Is it dangerous to argue that the political problem of what it means to be human is open to further negotiation, to argue for a new situation in which competing ideas about human existence come into conflict with each other? Absolutely. Does that immediately and completely signal the destruction of democracy as an idea, a possibility, and a reality? No. But democracy isn’t enough. Ideas about what it means to be human have to be in the mix for democratic mechanisms to produce results that aren’t incoherent or redundant. This means radically revising notions like tolerance: ought we tolerate virulent racists, for example? Am I being intolerant by posing that question seriously and not just academically, as an example in a thought experiment?

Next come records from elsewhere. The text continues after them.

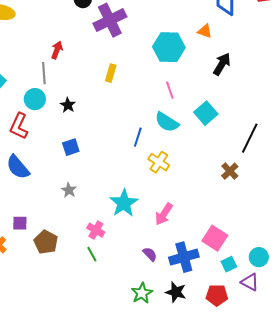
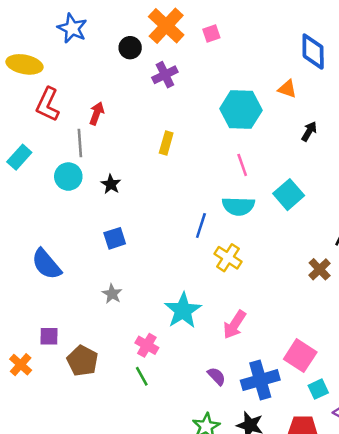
purple cross: (110, 20) -> (165, 75), size x0.6
black arrow: (222, 64) -> (309, 131), size x0.7
cyan semicircle: (167, 122) -> (238, 206), turned -30
red L-shape: (19, 126) -> (48, 104), moved

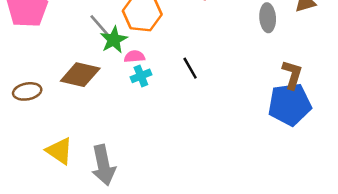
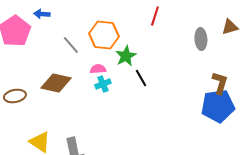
green star: (114, 40) -> (126, 56), moved

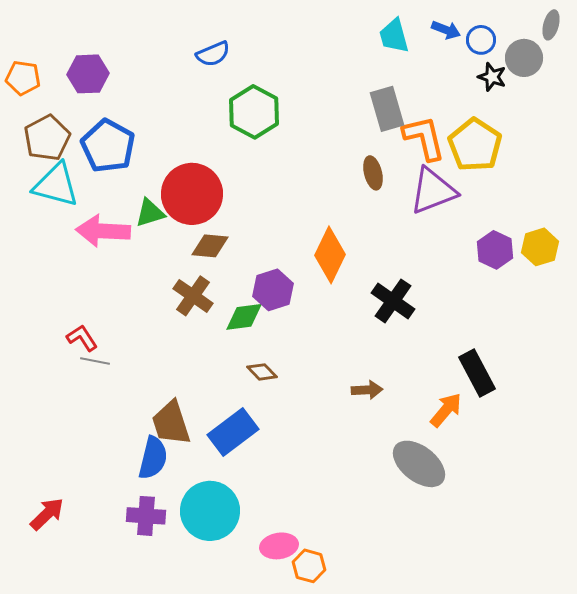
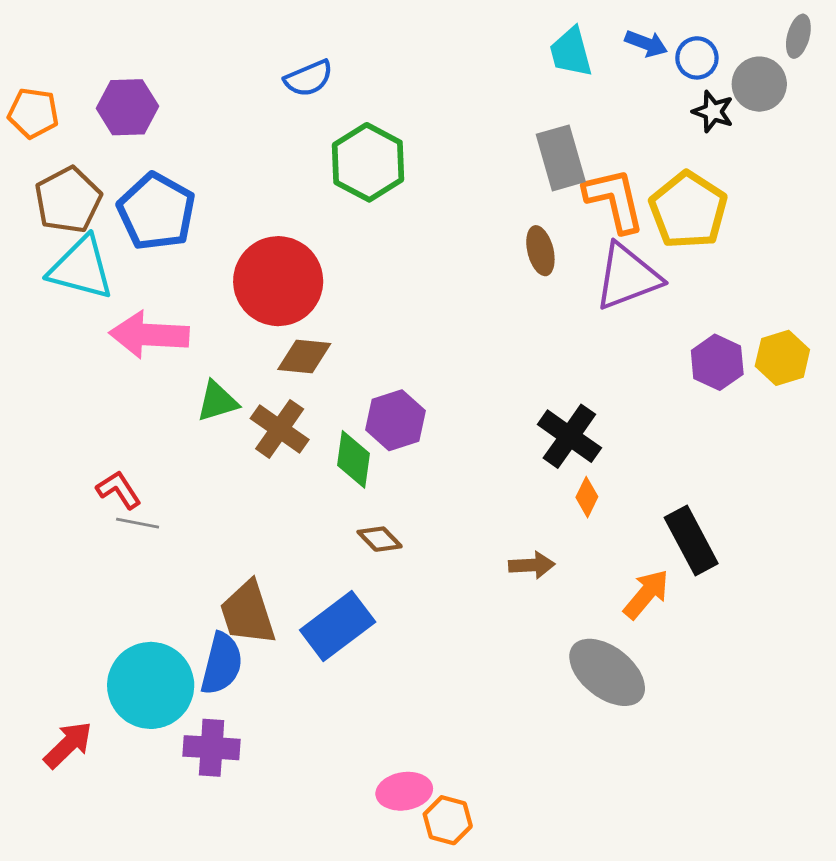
green triangle: (150, 213) -> (217, 401), moved
orange diamond: (330, 255) -> (587, 497), moved, size x0.5
green diamond: (244, 317) -> (354, 459), turned -75
cyan circle: (210, 511) -> (151, 685), moved

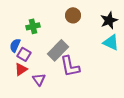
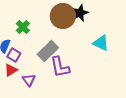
brown circle: (73, 15) -> (63, 16), size x1.6
black star: (109, 20) -> (80, 13), moved
green cross: (33, 26) -> (23, 27), turned -32

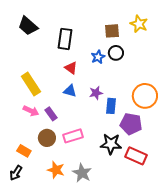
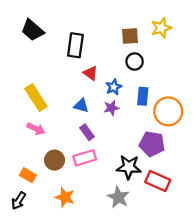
yellow star: (139, 24) -> (161, 28), turned 30
blue star: (98, 57) -> (114, 87), moved
red triangle: (71, 68) -> (90, 73), moved
blue rectangle: (111, 106) -> (143, 96), moved
purple rectangle: (51, 114) -> (87, 132), moved
gray star: (82, 173) -> (118, 197), moved

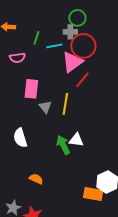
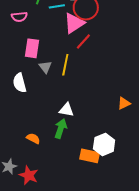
white semicircle: (20, 138) -> (20, 83), moved
white triangle: (76, 140) -> (66, 110), moved
green arrow: (63, 145) -> (61, 129), moved, turned 42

Maybe, it makes no sense to pretend that these conflicts can be addressed without some degree of danger. After all, we’re talking about the kinds of disagreements in which each side considers the other to be attacking the possibility of an acceptable world. People all over the world are still ready to fight under the banner of the word “truth”. Where there’s truth, there’s danger, but I’ve had it with the dangers of safety.
But what have the last ten years taught us, if not that safety is sometimes a little too dangerous?
I’d like to pick up some strands of this month’s column in next month’s, which I’m planning on calling “Everyone is Don Quixote”. I’ll close for now; I write this the night before I fly home for Christmas. I’ve never missed a year, but this year I find myself especially trembling with excitement at the nearness of my time with my family, my friends and my beloved city. Maybe it’s because this year seems, more than any since 2001, to have turned history into a white-knuckle ride, and the comforts of home beckon more than usual.
Some years ago I was served by a bartender at the Fat Cat (I think) who told me that a Christmas greeting in her hometown is “all the joys”. I’ve always liked that, because it sounds like a wish. As a heathen who loves Christmas, I’d like to greet you also: All the joys! All the joys!